- Location: RM of Big River No. 555, Saskatchewan
- Coordinates: 53°47′34″N 107°50′55″W﻿ / ﻿53.7927°N 107.8487°W
- Part of: Churchill River drainage basin
- River sources: Meadow Lake Escarpment
- Primary outflows: Chitek River
- Basin countries: Canada
- Surface area: 3,328.2 ha (8,224 acres)
- Max. depth: 23.8 m (78 ft)
- Shore length^{1}: 72.53 km (45.07 mi)
- Surface elevation: 565 m (1,854 ft)
- Islands: Billings Island

= Chitek Lake (Saskatchewan) =

Lake in Saskatchewan, Canada

Chitek Lake is lake in the Canadian province of Saskatchewan. It is in the Mid-boreal Upland ecozone in the west-central part of Saskatchewan. Most of the lake is the RM of Big River No. 555 and only the very southernmost point is in the RM of Spiritwood No. 496. Along the lake's shores, there is the Chitek Lake Indian reserve, a community, provincial recreation area, resorts, and outfitters. The outflow is the Chitek River, which flows out from the northern end of the lake. Access is from Highway 24.

== Description ==
Chitek Lake is on the Meadow Lake Escarpment and set in a forest of mixed coniferous and deciduous tree that include trembling aspen, balsam poplar, white and black spruce, and balsam fir. It is surrounded by rolling hills and muskeg and there are 15 other lakes within about 50 km. The lake's outflow, Chitek River, flows northward from the northern end of the lake and is a major inflow for Meadow Lake. Meadow Lake's outflow is the Meadow River, which is a tributary of the Beaver River.

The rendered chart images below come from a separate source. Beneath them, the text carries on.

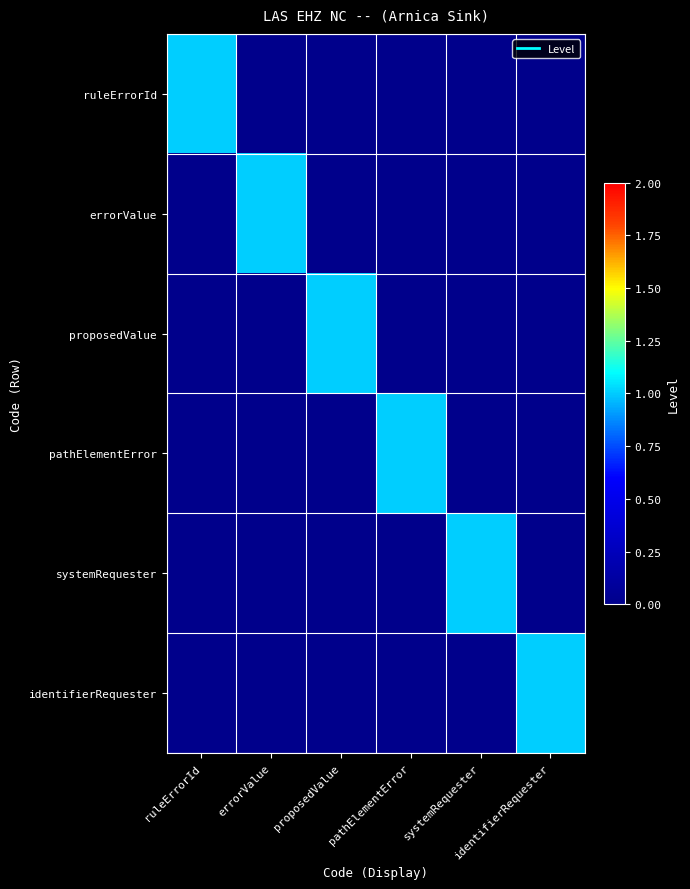

How many categories are shown in the chart?

6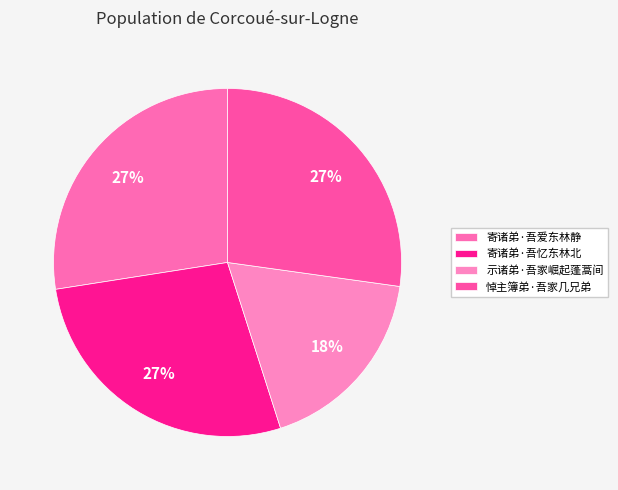

The 寄诸弟·吾忆东林北 slice represents 27% of the pie. True or false?

True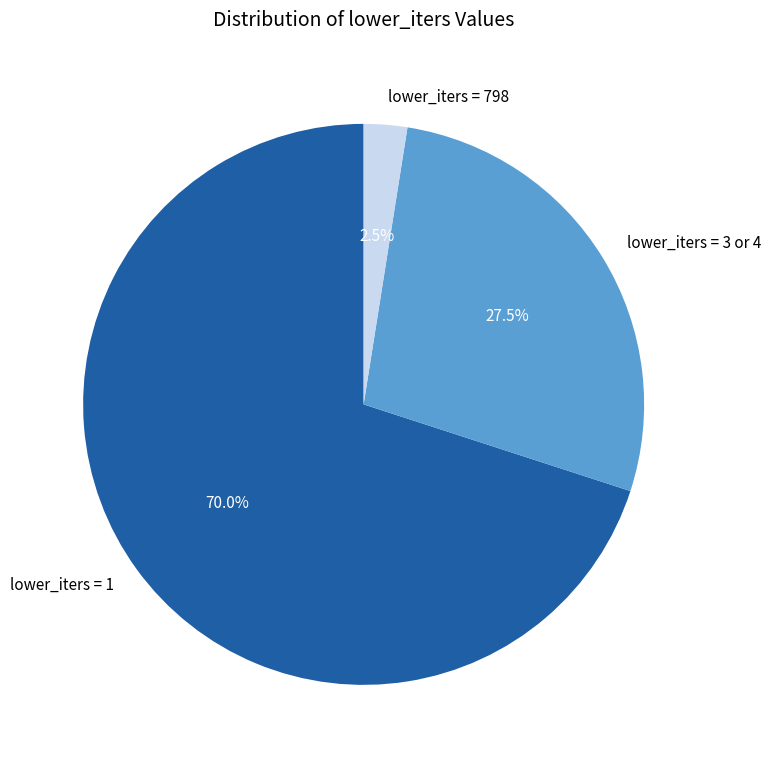

How many segments does this pie chart have?

3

Chitek Lake and the surrounding boreal forest is popular for outdoor recreational activities such as hunting, camping, and fishing. As such, there are campgrounds, lodges, and outfitters around the lake to accommodate. At Chitek Lake's north-eastern corner is the resort village of Chitek Lake. Within the village is Little Pine Lodge resort and an outfitters, Northern Saskatchewan Wilderness Hunts Inc. Just south of the village, on the lake's eastern shore, is Chamakese Resort. On the west side of the lake, a short distance inland, is Northern Whitetail Outfitters.

== Chitek Lake Recreation Site ==
Chitek Lake Recreation Site is a leased provincial recreation site at the northern end of the lake, adjacent to and north-west of the community of Chitek Lake. The recreation site has a campground, lake access for fishing and boating, a beach for swimming, and a picnic area. The recreation site also covers the southern half of Little Pelican Lake, the southern tip of Eyapawutik Lake, and Billings Island.

== Fish species ==
Fish commonly found in the lake include northern pike and walleye.